Confesso que na hora pensei em não admitir meu erro. Mesmo trabalhando com aconselhamento a tanto tempo sei que é bem fácil esquecer a primeira parte de Gálatas 6.1: “Irmãos, se alguém for surpreendido nalguma fata, vós, que sois espirituais, corrigi-o com espírito de brandura”. Ainda que eu estivesse falando com “brandura”, minha atitude foi parecida com a de um instrutor “calejado” ensinando a um aluno que ainda não sabia como agir. Pior ainda, isso revelou que não atentei para a segunda parte do versículo: “e guarda-te para que não sejas também tentado”. Minha filha confrontou em mim o mesmo pecado que eu estava percebendo nela e, pela graça de Deus, ouvi o que ela disse, afirmei que ela estava correta no que estava me cobrando, pedi perdão a ela e orei, junto com ela, pedindo perdão ao Senhor.

Conselheiros não devem olhar para os seus aconselhados como se fossem pessoas que já chegaram à perfeição e que agora podem ajudar aqueles que ainda não chegaram lá. É preciso lembrar que nossa realidade é a mesma do apóstolo Paulo que dizia: “Não que eu o tenha já recebido ou tenha já obtido a perfeição; mas prossigo para conquistar aquilo para o que também fui conquistado por Cristo Jesus” (Fp 3.12). Como diz o título do excelente livro de Paul Tripp, somos apenas “Instrumentos nas mãos do Redentor – pessoas que precisam ser transformadas ajudando pessoas que precisam de transformação”.

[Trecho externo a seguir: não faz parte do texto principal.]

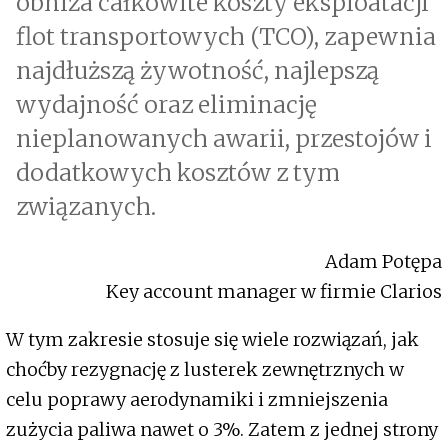
obniża całkowite koszty eksploatacji
flot transportowych (TCO), zapewnia
najdłuższą żywotność, najlepszą
wydajność oraz eliminację
nieplanowanych awarii, przestojów i
dodatkowych kosztów z tym
związanych.
Adam Potępa
Key account manager w firmie Clarios
W tym zakresie stosuje się wiele rozwiązań, jak
choćby rezygnację z lusterek zewnętrznych w
celu poprawy aerodynamiki i zmniejszenia
zużycia paliwa nawet o 3%. Zatem z jednej strony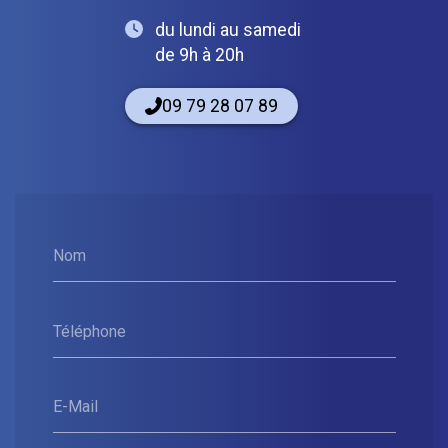
du lundi au samedi
de 9h à 20h
09 79 28 07 89
Nom
Téléphone
E-Mail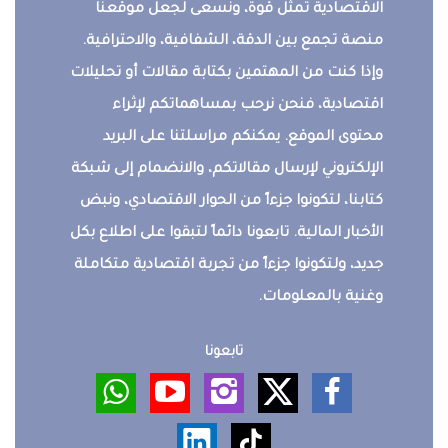
الاقتصادية تمثل قوة، ونسعى لجعل موقعنا
منصة تجمع بين الدقة، الشفافية، والاحترافية.
وإذا كنت من المهتمين بكتابة مقالات أو تحليلات
اقتصادية، فنحن نرحب بمساهماتكم لإثراء
محتوى الموقع. يمكنكم مراسلتنا على البريد
الإلكتروني لإرسال مقالاتكم، والانضمام إلى شبكة
كتابنا، لتكونوا جزءاً من الحوار الاقتصادي، ونبض
الأخبار المالية. تابعونا دائماً لتبقوا على اطلاع بكل
جديد، ولتكونوا جزءاً من تجربة اقتصادية متكاملة
وغنية بالمعلومات.
تابعونا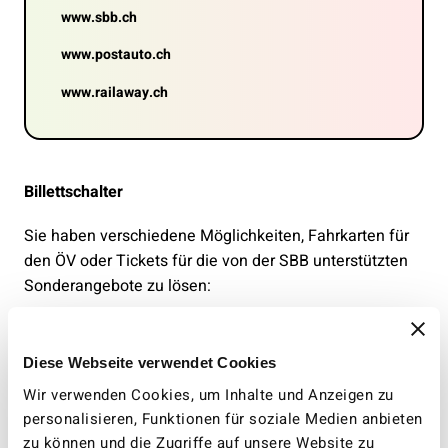
www.sbb.ch
www.postauto.ch
www.railaway.ch
Billettschalter
Sie haben verschiedene Möglichkeiten, Fahrkarten für
den ÖV oder Tickets für die von der SBB unterstützten
Sonderangebote zu lösen:
Billettschalter:
Wer gerne persönlich beraten wird, erhält
Fahrplanauskünfte und Tickets an bedienten Schaltern
Diese Webseite verwendet Cookies
der SBB.
Wir verwenden Cookies, um Inhalte und Anzeigen zu
personalisieren, Funktionen für soziale Medien anbieten
Rail-Service:
Über die Telefonnummer 0848 44 66 88
zu können und die Zugriffe auf unsere Website zu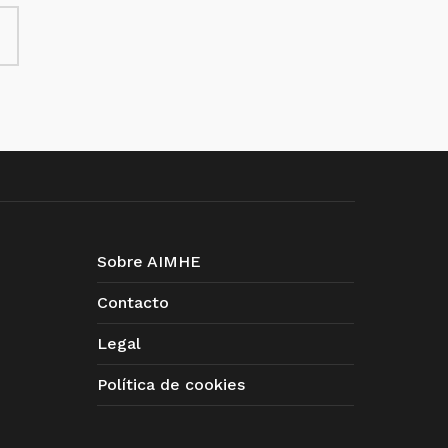
Sobre AIMHE
Contacto
Legal
Política de cookies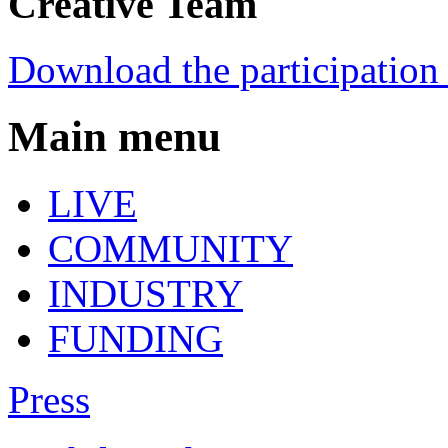
Creative Team
Download the participation 
Main menu
LIVE
COMMUNITY
INDUSTRY
FUNDING
Press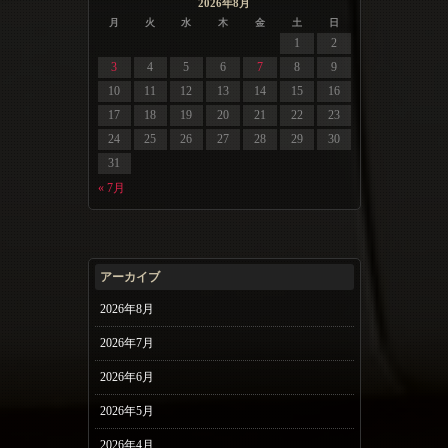
2026年8月
月
火
水
木
金
土
日
1
2
3
4
5
6
7
8
9
10
11
12
13
14
15
16
17
18
19
20
21
22
23
24
25
26
27
28
29
30
31
« 7月
アーカイブ
2026年8月
2026年7月
2026年6月
2026年5月
2026年4月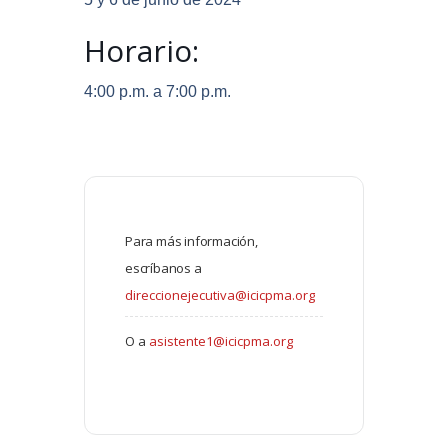
Horario:
4:00 p.m. a 7:00 p.m.
Para más información,
escríbanos a
direccionejecutiva@icicpma.org
O a
asistente1@icicpma.org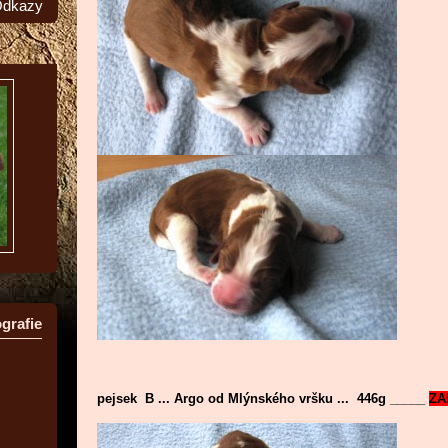
dkazy
grafie
pejsek B ... Argo od Mlýnského vršku ... 446g _____
ZA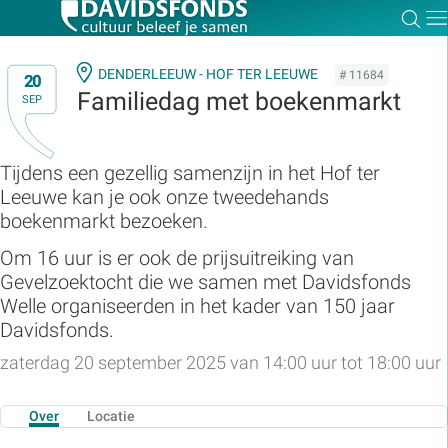
Zoe
Dir
DENDERLEEUW - HOF TER LEEUWE
# 11684
20
Familiedag met boekenmarkt
SEP
Zoek:
Tijdens een gezellig samenzijn in het Hof ter
Leeuwe kan je ook onze tweedehands
Zoeken
boekenmarkt bezoeken.
Om 16 uur is er ook de prijsuitreiking van
Gevelzoektocht die we samen met Davidsfonds
Welle organiseerden in het kader van 150 jaar
Davidsfonds.
zaterdag 20 september 2025 van 14:00 uur tot 18:00 uur
Over
Locatie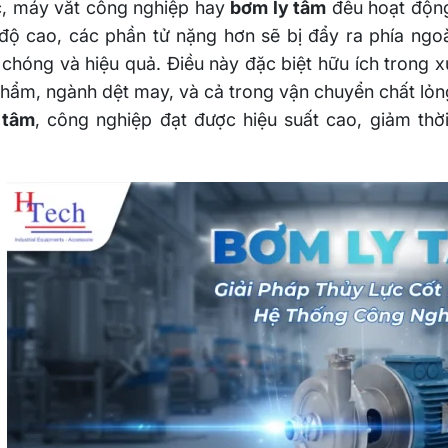
c, máy vắt công nghiệp hay
bơm ly tâm
đều hoạt động 
độ cao, các phần tử nặng hơn sẽ bị đẩy ra phía ngoà
chóng và hiệu quả. Điều này đặc biệt hữu ích trong xử
hẩm, ngành dệt may, và cả trong vận chuyển chất lỏn
 tâm
, công nghiệp đạt được hiệu suất cao, giảm thời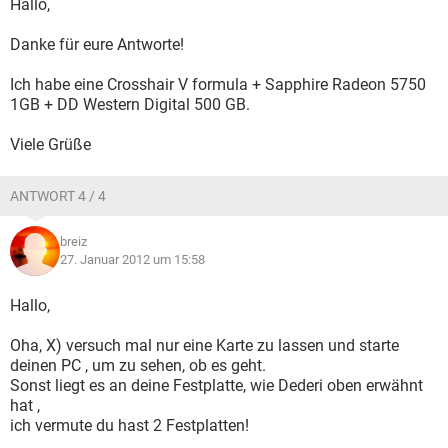
Hallo,
Danke für eure Antworte!
Ich habe eine Crosshair V formula + Sapphire Radeon 5750
1GB + DD Western Digital 500 GB.
Viele Grüße
ANTWORT 4 / 4
breiz
27. Januar 2012 um 15:58
Hallo,
Oha, X) versuch mal nur eine Karte zu lassen und starte
deinen PC , um zu sehen, ob es geht.
Sonst liegt es an deine Festplatte, wie Dederi oben erwähnt
hat ,
ich vermute du hast 2 Festplatten!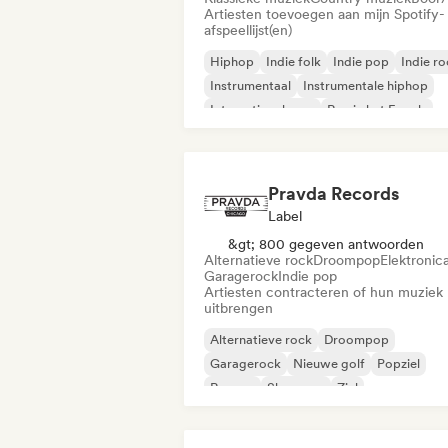
Artiesten toevoegen aan mijn Spotify-
afspeellijst(en)
Hiphop
Indie folk
Indie pop
Indie r
Instrumentaal
Instrumentale hiphop
Internationale rap
Rap in het Engels
Pravda Records
Label
&gt; 800 gegeven antwoorden
Alternatieve rock
Droompop
Elektronic
Garagerock
Indie pop
Artiesten contracteren of hun muziek
uitbrengen
Alternatieve rock
Droompop
Garagerock
Nieuwe golf
Popziel
Reggae
Shoegaze
Ziel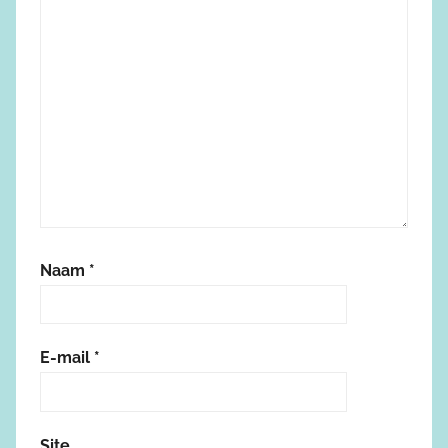
Naam
*
E-mail
*
Site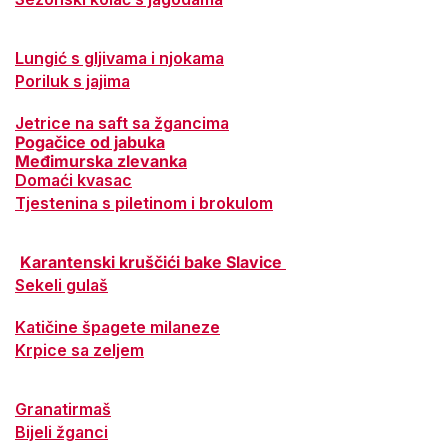
Lungić s gljivama i njokama
Poriluk s jajima
Jetrice na saft sa žgancima
Pogačice od jabuka
Međimurska zlevanka
Domaći kvasac
Tjestenina s piletinom i brokulom
Karantenski kruščići bake Slavice
Sekeli gulaš
Katičine špagete milaneze
Krpice sa zeljem
Granatirmaš
Bijeli žganci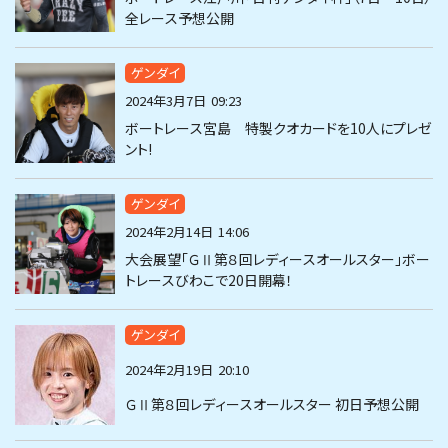
全レース予想公開
ゲンダイ
2024年3月7日
09:23
ボートレース宮島 特製クオカードを10人にプレゼ
ント!
ゲンダイ
2024年2月14日
14:06
大会展望「ＧⅡ第８回レディースオールスター」ボー
トレースびわこで20日開幕！
ゲンダイ
2024年2月19日
20:10
ＧⅡ第８回レディースオールスター 初日予想公開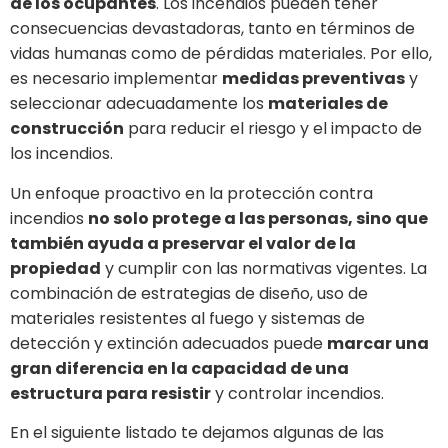
de los ocupantes
. Los incendios pueden tener
consecuencias devastadoras, tanto en términos de
vidas humanas como de pérdidas materiales. Por ello,
es necesario implementar
medidas preventivas
y
seleccionar adecuadamente los
materiales de
construcción
para reducir el riesgo y el impacto de
los incendios.
Un enfoque proactivo en la protección contra
incendios
no solo protege a las personas, sino que
también ayuda a preservar el valor de la
propiedad
y cumplir con las normativas vigentes. La
combinación de estrategias de diseño, uso de
materiales resistentes al fuego y sistemas de
detección y extinción adecuados puede
marcar una
gran diferencia en la capacidad de una
estructura para resistir
y controlar incendios.
En el siguiente listado te dejamos algunas de las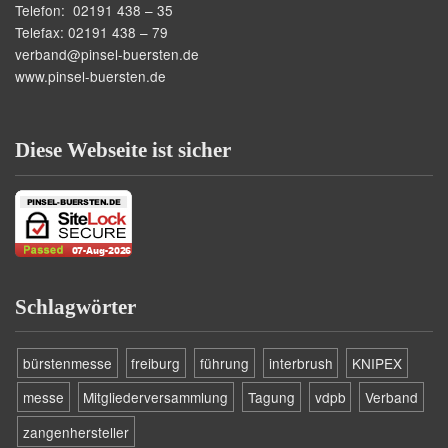
Telefon: 02191 438 – 35
Telefax: 02191 438 – 79
verband@pinsel-buersten.de
www.pinsel-buersten.de
Diese Webseite ist sicher
Schlagwörter
bürstenmesse
freiburg
führung
interbrush
KNIPEX
messe
Mitgliederversammlung
Tagung
vdpb
Verband
zangenhersteller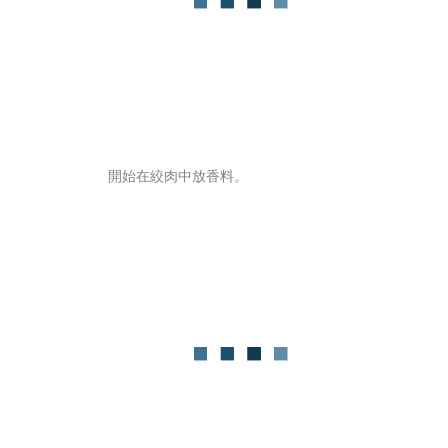
開始在絞肉中放香料。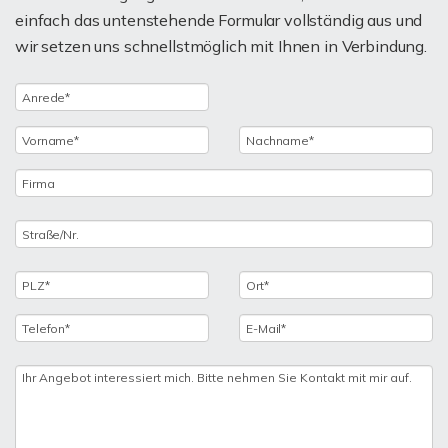
einfach das untenstehende Formular vollständig aus und
wir setzen uns schnellstmöglich mit Ihnen in Verbindung.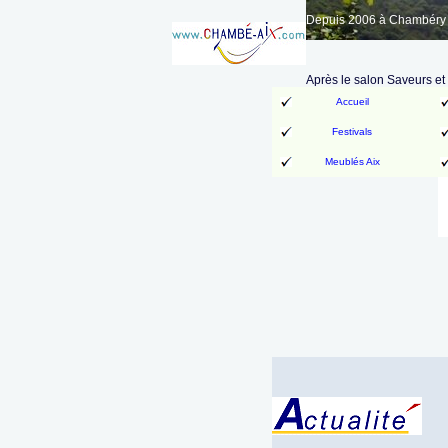
Depuis 2006 à Chambéry A
Après le salon Saveurs et 
Accueil
Festivals
Meublés Aix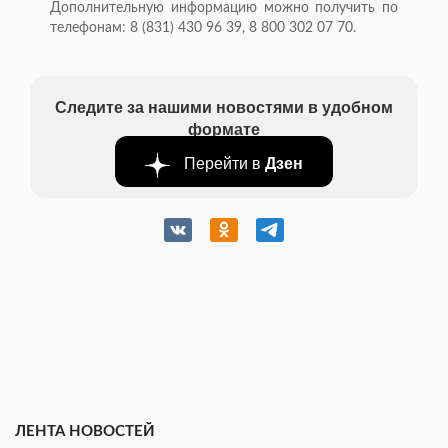
Дополнительную информацию можно получить по
телефонам: 8 (831) 430 96 39, 8 800 302 07 70.
Следите за нашими новостями в удобном
формате
Перейти в
Дзен
ЛЕНТА НОВОСТЕЙ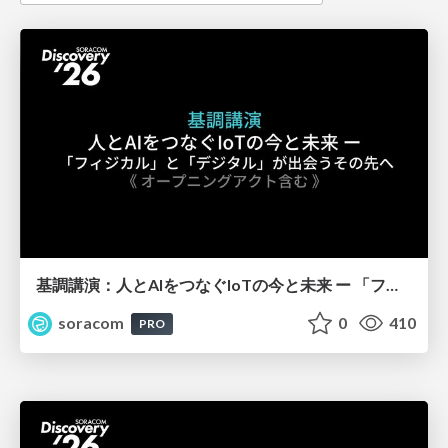
基調講演：人とAIをつなぐIoTの今と未来 ー 「フィジカル」と「デジタル」が出会うその先へ【SORACOM Discovery 2026】
soracom
0
410
PRO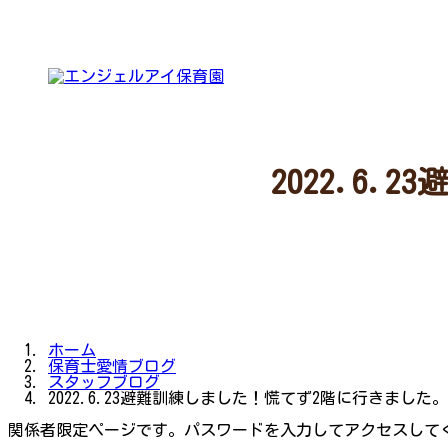
コ
ナ
ン
ビ
テ
ゲ
ン
ー
ツ
シ
へ
ョ
ス
ン
キ
に
ッ
移
プ
動
2022.6
ホーム
保育士愛情ブログ
スタッフブログ
2022.6.23避難訓練しました！慌てず2階に行きました。
関係者限定ページです。パスワードを入力してアクセスして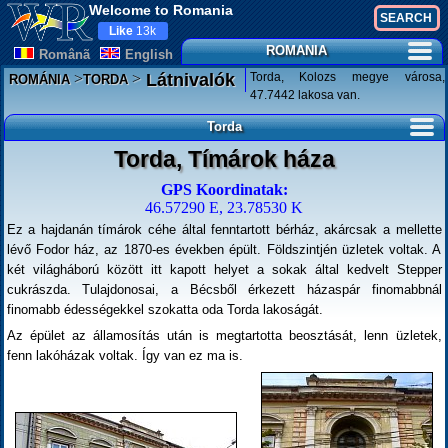
Welcome to Romania
Like
13k
ROMANIA
Românã
English
>
>
Torda, Kolozs megye városa,
Látnivalók
ROMÁNIA
TORDA
47.7442 lakosa van.
Torda
Torda, Tímárok háza
GPS Koordinatak:
46.57290 E, 23.78530 K
Ez a hajdanán tímárok céhe által fenntartott bérház, akárcsak a mellette
lévő Fodor ház, az 1870-es években épült. Földszintjén üzletek voltak. A
két világháború között itt kapott helyet a sokak által kedvelt Stepper
cukrászda. Tulajdonosai, a Bécsből érkezett házaspár finomabbnál
finomabb édességekkel szokatta oda Torda lakoságát.
Az épület az államosítás után is megtartotta beosztását, lenn üzletek,
fenn lakóházak voltak. Így van ez ma is.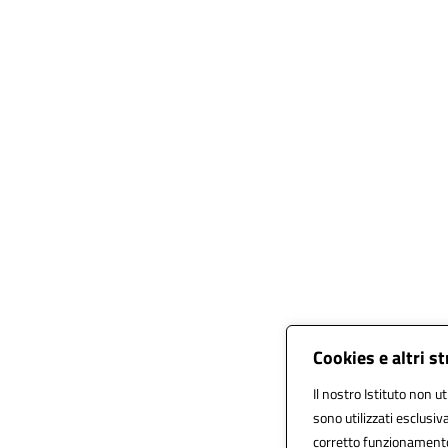
Cookies e altri s
Il nostro Istituto non ut
sono utilizzati esclusi
corretto funzionamento de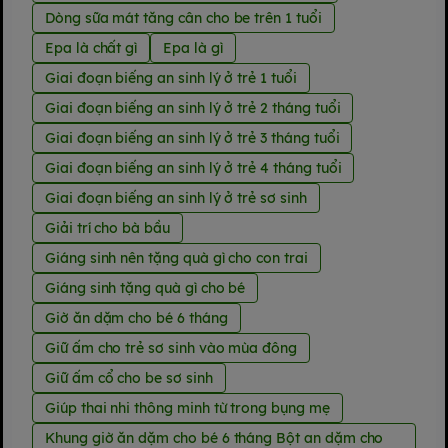
Dòng sữa mát tăng cân cho be trên 1 tuổi
Epa là chất gì
Epa là gì
Giai đoạn biếng an sinh lý ở trẻ 1 tuổi
Giai đoạn biếng an sinh lý ở trẻ 2 tháng tuổi
Giai đoạn biếng an sinh lý ở trẻ 3 tháng tuổi
Giai đoạn biếng an sinh lý ở trẻ 4 tháng tuổi
Giai đoạn biếng an sinh lý ở trẻ sơ sinh
Giải trí cho bà bầu
Giáng sinh nên tặng quà gì cho con trai
Giáng sinh tặng quà gì cho bé
Giờ ăn dặm cho bé 6 tháng
Giữ ấm cho trẻ sơ sinh vào mùa đông
Giữ ấm cổ cho be sơ sinh
Giúp thai nhi thông minh từ trong bụng mẹ
Khung giờ ăn dặm cho bé 6 tháng Bột an dặm cho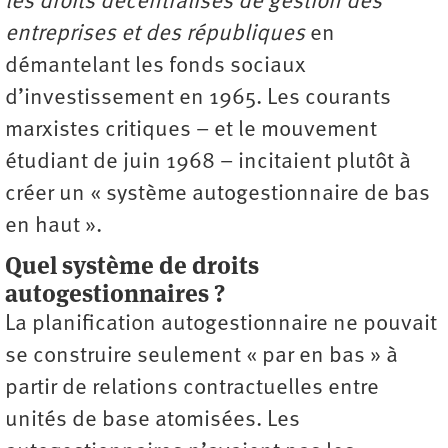
les droits décentralisés de gestion des
entreprises et des républiques
en
démantelant les fonds sociaux
d’investissement en 1965. Les courants
marxistes critiques – et le mouvement
étudiant de juin 1968 – incitaient plutôt à
créer un « système autogestionnaire de bas
en haut ».
Quel système de droits
autogestionnaires ?
La planification autogestionnaire ne pouvait
se construire seulement « par en bas » à
partir de relations contractuelles entre
unités de base atomisées. Les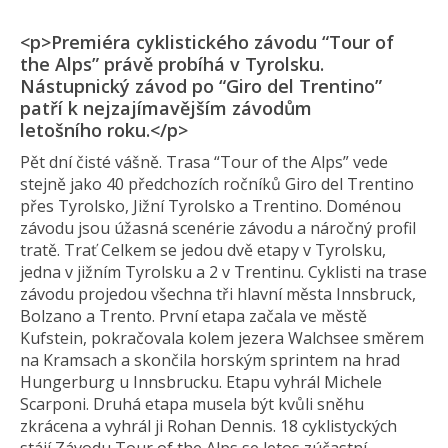
<p>Premiéra cyklistického závodu “Tour of
the Alps” právě probíhá v Tyrolsku.
Nástupnický závod po “Giro del Trentino”
patří k nejzajímavějším závodům
letošního roku.</p>
Pět dní čisté vášně. Trasa “Tour of the Alps” vede
stejně jako 40 předchozích ročníků Giro del Trentino
přes Tyrolsko, Jižní Tyrolsko a Trentino. Doménou
závodu jsou úžasná scenérie závodu a náročný profil
tratě. Trať Celkem se jedou dvě etapy v Tyrolsku,
jedna v jižním Tyrolsku a 2 v Trentinu. Cyklisti na trase
závodu projedou všechna tři hlavní města Innsbruck,
Bolzano a Trento. První etapa začala ve městě
Kufstein, pokračovala kolem jezera Walchsee směrem
na Kramsach a skončila horským sprintem na hrad
Hungerburg u Innsbrucku. Etapu vyhrál Michele
Scarponi. Druhá etapa musela být kvůli sněhu
zkrácena a vyhrál ji Rohan Dennis. 18 cyklistyckých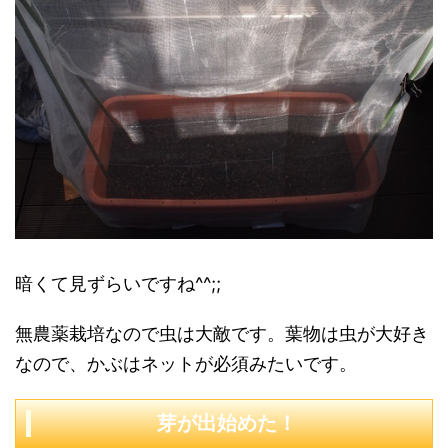
暗くて見ずらいですね^^;;
無農薬栽培なので虫は大敵です。葉物は虫が大好き
なので、かぶはネットが必須みたいです。
芽が出始めた！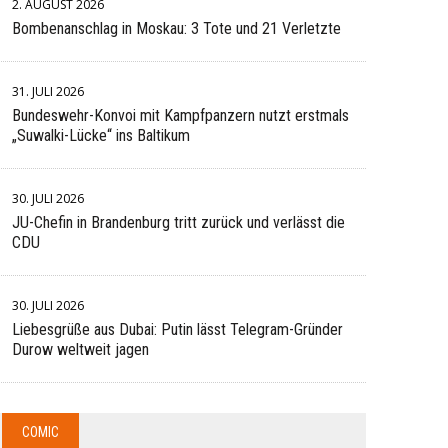
2. AUGUST 2026
Bombenanschlag in Moskau: 3 Tote und 21 Verletzte
31. JULI 2026
Bundeswehr-Konvoi mit Kampfpanzern nutzt erstmals
„Suwalki-Lücke“ ins Baltikum
30. JULI 2026
JU-Chefin in Brandenburg tritt zurück und verlässt die
CDU
30. JULI 2026
Liebesgrüße aus Dubai: Putin lässt Telegram-Gründer
Durow weltweit jagen
COMIC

Com esta experiência pude trazer à memória que ambos, eu e minha filha, precisamos a cada dia de um Redentor amoroso que não se cansa de formar em nós o seu próprio caráter (Gl 4.19), pois para isso o Pai nos escolheu, para sermos conformes a imagem de seu Filho (Rm 8.29). Em um momento que para mim seria apenas de instrução para minha filha acabamos, eu e ela, experimentando o amor gracioso do Salvador e Redentor de nossas vidas, que é o único que é perfeito e que, por isso, pode aperfeiçoar aqueles que estão a seus pés, Jesus Cristo, o Senhor!